En 2014 ya informábamos sobre el cierre de Diario Hoy, uno de los medios impresos tradicionales de la capital, que junto con El Comercio, La Hora o el diario público El Telégrafo circulaba entre un grupo importante de lectores cada vez menos adeptos al papel y más a las computadores y teléfonos inteligentes, en una atmósfera que se acusaba de represiva ante la Ley de Comunicación del Gobierno de Rafael Correa, decidida a librar una guerra contra la "prensa independiente" a la que acusaba, con el testimonio de muchas organizaciones populares y alternativas de servir sólo a intereses de grupos económicos, mientras los "medios públicos" defendían desde la otra orilla al poder político.
Es en este contexto muy vigente que en 2016 la televisión croata produce Novine ("El Periódico" en castellano), una serie disponible a través de Netflix, que nos muestra precisamente la realidad de un periódico impreso en pleno siglo XXI, en el otrora convulsionado país de Croacia, antigua república socialista yugoslava, ahora integrada en la Unión Europea, que durante la Segunda Guerra Mundial apoyó al régimen fascista de Adolfo Hitler a través de la Ustasha, y que en las Guerras de los Balcanes en los años noventas enfrentó a Serbia, república que reclamaba la hegemonía y poder político de esa zona aparentemente civilizada del mundo, que nos enseñó que las guerras no eran cosas sólo de África o Medio Oriente.
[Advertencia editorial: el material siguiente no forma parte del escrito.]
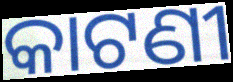
କାଟଣୀ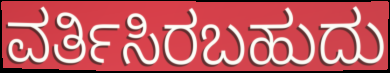
ವರ್ತಿಸಿರಬಹುದು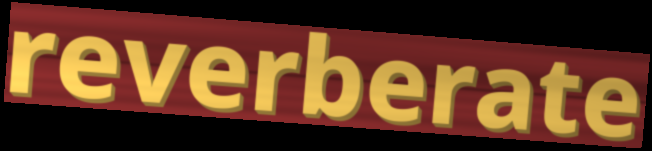
reverberate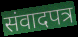
संवादपत्र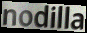
nodillaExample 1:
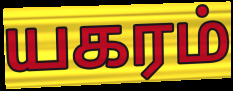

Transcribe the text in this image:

யகரம்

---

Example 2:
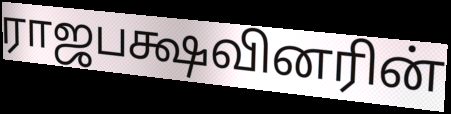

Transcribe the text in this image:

ராஜபக்ஷவினரின்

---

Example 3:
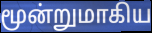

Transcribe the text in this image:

மூன்றுமாகிய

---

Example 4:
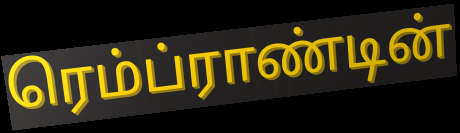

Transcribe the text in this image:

ரெம்ப்ராண்டின்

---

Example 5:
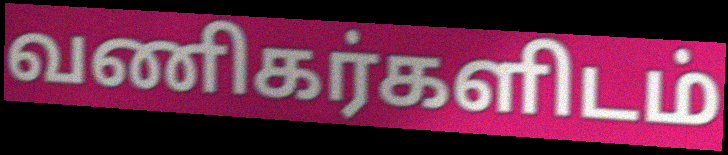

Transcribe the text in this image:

வணிகர்களிடம்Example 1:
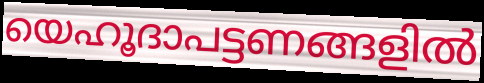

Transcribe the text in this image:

യെഹൂദാപട്ടണങ്ങളിൽ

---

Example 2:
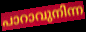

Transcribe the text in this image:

പാറാവുനിന്ന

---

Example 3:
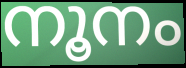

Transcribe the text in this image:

നൂനം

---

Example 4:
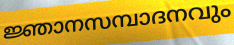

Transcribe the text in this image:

ജ്ഞാനസമ്പാദനവും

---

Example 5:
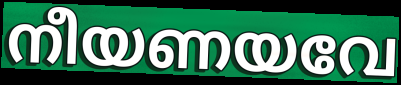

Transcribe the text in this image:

നീയണയവേ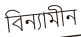
বিন্যামীন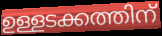
ഉള്ളടക്കത്തിന്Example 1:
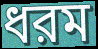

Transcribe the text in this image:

ধরম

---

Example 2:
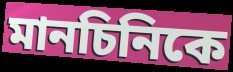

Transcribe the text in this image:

মানচিনিকে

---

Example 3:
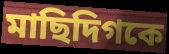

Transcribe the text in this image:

মাছিদিগকে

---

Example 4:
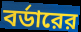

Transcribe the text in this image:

বর্ডারের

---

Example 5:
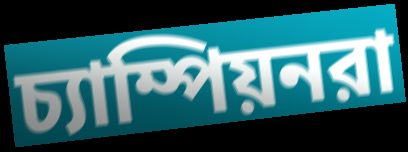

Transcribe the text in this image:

চ্যাম্পিয়নরা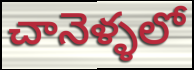
చానెళ్ళలో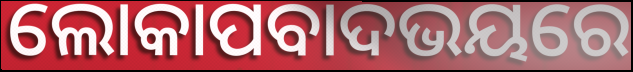
ଲୋକାପବାଦଭୟରେ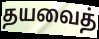
தயவைத்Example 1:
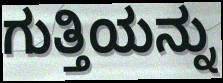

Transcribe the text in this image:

ಗುತ್ತಿಯನ್ನು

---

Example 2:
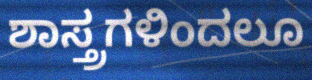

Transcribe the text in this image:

ಶಾಸ್ತ್ರಗಳಿಂದಲೂ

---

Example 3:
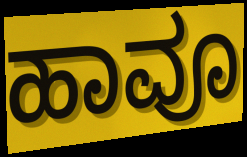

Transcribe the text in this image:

ಹಾವೂ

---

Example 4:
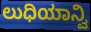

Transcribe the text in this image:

ಲುಧಿಯಾನ್ವಿ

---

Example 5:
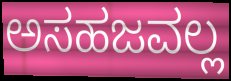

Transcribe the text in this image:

ಅಸಹಜವಲ್ಲ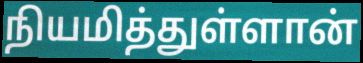
நியமித்துள்ளான்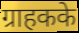
ग्राहकके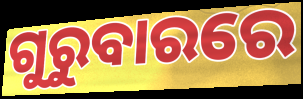
ଗୁରୁବାରରେ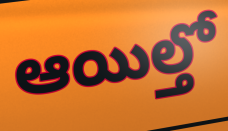
ఆయిల్తో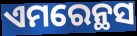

Para no incurrir en el spoiler, sólo diremos que la trama empieza con la venta de Novine, un periódico independiente que practica un periodismo de investigación, que al parecer incomoda a su comprador, Mario Kardum (Alexander Cvetkovic), un poderoso empresario de la construcción que guarda más de un secreto poco conveniente de imprimir y difundir. Desde luego, la planta periodística del Novine incluye a varios periodistas que se debaten entre la búsqueda de la verdad y la estabilidad laboral, como Dijana Mitrovic (Branka Katic), quien durante la guerra fue enviada por su seguridad a Belgrado y se especializa en investigación, al igual que Andrej Marinkovic (Goran Markovic), el "estereotipo" Hollywood del periodista bohemio (quizás nos acordamos de Spotlight), con una vida personal algo convulsionada pero dispuesto de todos modos a buscar la verdad; Tena Latinovic (Tihana Lazovic), la joven e idealista reportera que se contrapone a Nikola Martic (Trprimir Juric), el asistente de editor en jefe que ante la disyuntiva de hacer lo correcto o mantener a su familia, en algún momento tendrá que tomar una decisión; o también a la fría y déspota Alenka Jovic (Olga Pakalovic), esposa de Andrej y dispuesta a ascender en el mundo editorial a costa incluso de la ética.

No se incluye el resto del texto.